EXERCISE OBJECTIVE: Set out every line of the records as a Markdown table with two columns, No. and Entry, numbering the rows in order and omitting blank lines.

——

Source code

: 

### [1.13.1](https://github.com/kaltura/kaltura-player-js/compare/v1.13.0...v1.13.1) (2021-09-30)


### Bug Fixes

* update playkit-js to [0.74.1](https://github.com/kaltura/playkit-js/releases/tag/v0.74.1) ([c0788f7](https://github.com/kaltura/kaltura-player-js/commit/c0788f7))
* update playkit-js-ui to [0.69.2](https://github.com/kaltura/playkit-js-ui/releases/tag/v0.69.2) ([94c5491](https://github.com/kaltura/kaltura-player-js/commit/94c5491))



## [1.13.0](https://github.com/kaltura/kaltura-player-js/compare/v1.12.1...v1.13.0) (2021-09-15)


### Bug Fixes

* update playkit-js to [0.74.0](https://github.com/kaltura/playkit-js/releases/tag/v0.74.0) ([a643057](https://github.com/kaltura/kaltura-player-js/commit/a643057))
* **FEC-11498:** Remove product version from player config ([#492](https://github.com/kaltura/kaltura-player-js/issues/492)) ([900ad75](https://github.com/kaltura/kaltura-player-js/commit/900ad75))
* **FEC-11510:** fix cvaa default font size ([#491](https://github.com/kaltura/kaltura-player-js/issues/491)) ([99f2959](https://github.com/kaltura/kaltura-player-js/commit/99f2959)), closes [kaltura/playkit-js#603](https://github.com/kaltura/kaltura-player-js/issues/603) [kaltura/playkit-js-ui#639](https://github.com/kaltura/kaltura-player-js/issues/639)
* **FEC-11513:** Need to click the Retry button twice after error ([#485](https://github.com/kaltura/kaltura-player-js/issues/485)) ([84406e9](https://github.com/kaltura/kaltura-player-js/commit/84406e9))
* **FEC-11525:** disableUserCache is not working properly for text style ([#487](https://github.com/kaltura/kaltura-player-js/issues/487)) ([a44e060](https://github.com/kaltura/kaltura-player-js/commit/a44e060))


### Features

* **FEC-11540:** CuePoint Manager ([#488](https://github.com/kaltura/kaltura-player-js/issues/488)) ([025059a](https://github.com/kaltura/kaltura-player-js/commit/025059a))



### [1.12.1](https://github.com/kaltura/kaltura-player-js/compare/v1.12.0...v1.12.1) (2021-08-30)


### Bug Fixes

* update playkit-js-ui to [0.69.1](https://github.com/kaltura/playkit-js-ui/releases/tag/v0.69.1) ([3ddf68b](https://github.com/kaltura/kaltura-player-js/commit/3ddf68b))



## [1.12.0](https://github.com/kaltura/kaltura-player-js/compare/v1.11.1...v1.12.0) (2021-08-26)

——

RESULT:
| No. | Entry |
|---|---|
| 1 | Source code |
| 2 | :  |
| 3 | ### [1.13.1](https://github.com/kaltura/kaltura-player-js/compare/v1.13.0...v1.13.1) (2021-09-30) |
| 4 | ### Bug Fixes |
| 5 | * update playkit-js to [0.74.1](https://github.com/kaltura/playkit-js/releases/tag/v0.74.1) ([c0788f7](https://github.com/kaltura/kaltura-player-js/commit/c0788f7)) |
| 6 | * update playkit-js-ui to [0.69.2](https://github.com/kaltura/playkit-js-ui/releases/tag/v0.69.2) ([94c5491](https://github.com/kaltura/kaltura-player-js/commit/94c5491)) |
| 7 | ## [1.13.0](https://github.com/kaltura/kaltura-player-js/compare/v1.12.1...v1.13.0) (2021-09-15) |
| 8 | ### Bug Fixes |
| 9 | * update playkit-js to [0.74.0](https://github.com/kaltura/playkit-js/releases/tag/v0.74.0) ([a643057](https://github.com/kaltura/kaltura-player-js/commit/a643057)) |
| 10 | * **FEC-11498:** Remove product version from player config ([#492](https://github.com/kaltura/kaltura-player-js/issues/492)) ([900ad75](https://github.com/kaltura/kaltura-player-js/commit/900ad75)) |
| 11 | * **FEC-11510:** fix cvaa default font size ([#491](https://github.com/kaltura/kaltura-player-js/issues/491)) ([99f2959](https://github.com/kaltura/kaltura-player-js/commit/99f2959)), closes [kaltura/playkit-js#603](https://github.com/kaltura/kaltura-player-js/issues/603) [kaltura/playkit-js-ui#639](https://github.com/kaltura/kaltura-player-js/issues/639) |
| 12 | * **FEC-11513:** Need to click the Retry button twice after error ([#485](https://github.com/kaltura/kaltura-player-js/issues/485)) ([84406e9](https://github.com/kaltura/kaltura-player-js/commit/84406e9)) |
| 13 | * **FEC-11525:** disableUserCache is not working properly for text style ([#487](https://github.com/kaltura/kaltura-player-js/issues/487)) ([a44e060](https://github.com/kaltura/kaltura-player-js/commit/a44e060)) |
| 14 | ### Features |
| 15 | * **FEC-11540:** CuePoint Manager ([#488](https://github.com/kaltura/kaltura-player-js/issues/488)) ([025059a](https://github.com/kaltura/kaltura-player-js/commit/025059a)) |
| 16 | ### [1.12.1](https://github.com/kaltura/kaltura-player-js/compare/v1.12.0...v1.12.1) (2021-08-30) |
| 17 | ### Bug Fixes |
| 18 | * update playkit-js-ui to [0.69.1](https://github.com/kaltura/playkit-js-ui/releases/tag/v0.69.1) ([3ddf68b](https://github.com/kaltura/kaltura-player-js/commit/3ddf68b)) |
| 19 | ## [1.12.0](https://github.com/kaltura/kaltura-player-js/compare/v1.11.1...v1.12.0) (2021-08-26) |